Recently the archive introduced a crowdsourcing transcription project for English speakers. All volunteers have to do is visit the project’s website and sign up to start transcribing.

“You can contribute by indexing (tagging) the personal names, place names and dates that occur in the records. By transcribing this data you make it easier for others to find a certain document that contains the name they are looking for,” a statement from the archive said.

The pilot program includes documents that are especially important for individuals researching their genealogy, including “censuses, tax records, registers of persons departing and arriving in the islands, parish records of births, marriages and deaths, muster rolls for the West Indian troops, muster rolls for the Gendarmerie Corps and police court records.”

In Search of Identity

One of the most ambitious centennial projects Denmark is involved in, and the one that has seen the most press in the USVI, is a partnership between the territory and two Danish schools of architecture.

The project, called “In Search of Identity,” was introduced by Sen. Myron Jackson in 2015 and proposes to convert the old Christiansted military barracks into a university level school of architecture and the J. Antonio Jarvis School on St. Thomas into a museum and school of arts and culture.

Helping to coordinate the project across the Atlantic is the Association of Owners of Historic Homes in Denmark, which goes by its Danish acronym BYFO.

“The overall intention is that the two institutions planned will create the basis for a cultural heritage sector,” said Ulla Lunn, a Danish architect who is on the project’s steering committee.

“In Search of Identity’s” proposal called for a $20 million budget, half to be raised between the territory’s public and private sectors and half to be raised in Denmark’s private and public sectors.
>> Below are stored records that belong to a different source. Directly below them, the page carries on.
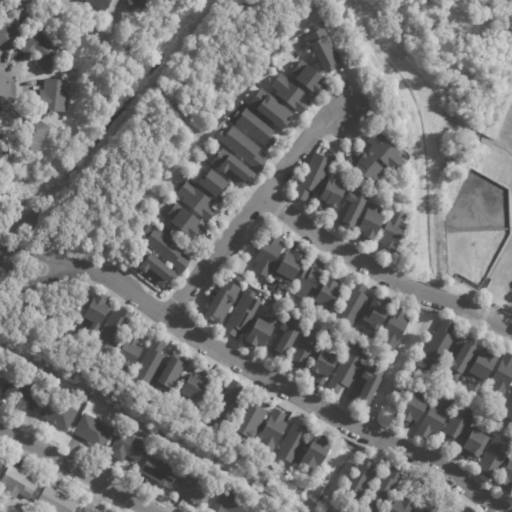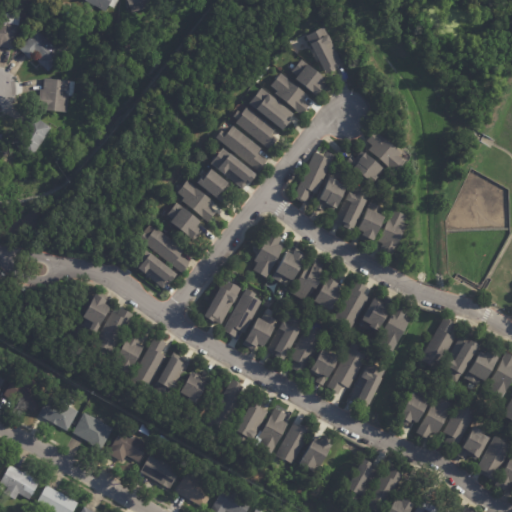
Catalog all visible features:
building: (97, 3)
building: (103, 3)
building: (138, 4)
building: (140, 4)
building: (27, 23)
building: (9, 30)
building: (323, 48)
building: (39, 49)
building: (322, 49)
building: (43, 50)
building: (306, 77)
building: (308, 78)
road: (18, 87)
building: (288, 94)
building: (291, 94)
building: (53, 95)
building: (54, 95)
building: (269, 108)
building: (271, 109)
building: (253, 126)
building: (257, 128)
building: (31, 135)
building: (32, 135)
building: (0, 138)
building: (240, 147)
building: (242, 147)
building: (383, 151)
road: (300, 164)
building: (363, 166)
building: (367, 166)
building: (234, 167)
building: (230, 168)
building: (310, 175)
building: (313, 176)
building: (211, 183)
building: (212, 183)
building: (328, 195)
building: (196, 200)
building: (195, 201)
road: (278, 206)
building: (349, 207)
road: (252, 208)
building: (183, 220)
building: (368, 220)
building: (181, 221)
road: (279, 221)
building: (369, 224)
building: (390, 231)
building: (392, 231)
building: (162, 247)
road: (336, 247)
building: (165, 248)
building: (266, 254)
road: (35, 255)
building: (268, 255)
building: (285, 267)
building: (154, 268)
building: (154, 271)
building: (307, 278)
road: (31, 279)
building: (306, 279)
road: (103, 288)
building: (325, 294)
building: (328, 295)
road: (430, 297)
building: (219, 302)
building: (353, 304)
building: (350, 305)
road: (430, 308)
road: (498, 310)
building: (378, 312)
building: (95, 313)
road: (479, 313)
building: (93, 314)
building: (240, 314)
building: (372, 314)
road: (483, 315)
road: (509, 317)
road: (481, 327)
building: (111, 328)
building: (395, 328)
building: (113, 329)
building: (391, 329)
road: (185, 331)
building: (258, 331)
building: (282, 336)
building: (286, 336)
building: (437, 343)
building: (440, 343)
building: (302, 348)
building: (304, 349)
building: (128, 351)
building: (128, 354)
building: (457, 357)
building: (149, 361)
building: (461, 361)
building: (150, 362)
building: (320, 366)
building: (482, 366)
building: (478, 367)
building: (345, 368)
building: (347, 369)
building: (1, 375)
building: (168, 375)
building: (3, 376)
building: (500, 376)
building: (502, 376)
building: (364, 384)
building: (191, 386)
road: (286, 389)
building: (22, 392)
building: (23, 394)
building: (224, 405)
building: (415, 407)
building: (228, 409)
building: (508, 409)
building: (409, 411)
building: (509, 412)
building: (56, 413)
building: (58, 413)
building: (433, 418)
building: (435, 419)
building: (249, 420)
building: (457, 424)
building: (459, 424)
building: (91, 430)
building: (92, 430)
building: (270, 430)
building: (290, 442)
building: (294, 443)
building: (472, 444)
building: (126, 447)
building: (127, 447)
building: (316, 452)
building: (312, 454)
building: (492, 457)
building: (0, 458)
building: (1, 462)
road: (75, 469)
building: (157, 470)
building: (160, 471)
road: (63, 476)
building: (505, 476)
building: (506, 476)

“To raise $10 million in Denmark is going to be a very hard task as you can imagine with the general cuts in the whole community and the challenges we face in Europe,” said Lunn. “In Denmark we also tend to focus on our own problems and Denmark in general is not very aware of our colonial past.”

Lunn said that in June the results of projects undertaken in the USVI by students at the Royal Danish Academy of Fine Arts School of Architecture and Aarhus School of Architecture will be unveiled both in the territory and in Denmark. Once that is done, fundraising measures for the project will intensify. (See Link: Danish Students Work on Design Plans for Historic V.I. Buildings)

“We can say that we are applying for seed money to be get the discussion started on the political level. We have some funding from the Ministry of Culture, but will have to match it 50-50,” she said.

Lunn said the process of getting money earmarked for the project through the political process will be started this spring. Large corporate foundations in Denmark will also be approached.

“These are, of course, reluctant if the government is hesitant, and also these foundations have a lot of tasks in our own community and many are hesitant to donate abroad. These are general concerns and we have a long way to go in the clarification of the organization, monitoring and managing of the projects and the money that goes with it.”

Lunn also said that a group of Danish “V.I.-aficionados” and the Danish West Indian Society have decided to establish a “Virgin Islands Cultural Embassy” in Copenhagen for 2016 and 2017. The “embassy” will be a private, volunteer initiative designed to welcome all Virgin Islands artists, musicians, poets, dancers, researchers and others who wish to use the space for performances, talks, shows and other events.

“We have the site, we have half of the money, and have applied to the Ministry of Culture for the other half of the money to pay the rent,” said Lunn.

“The V.I. Centennial Commission has been informed about our initiative and when we have the final ‘go’ from the Ministry of Culture we are ready to plan for the centennial celebration from October 2016 to October 2017.”

Lunn said she hopes the volunteer “embassy” will allow interested Danes and Virgin Islanders to interface with each other regardless of the financial situation of Denmark’s cultural institutions.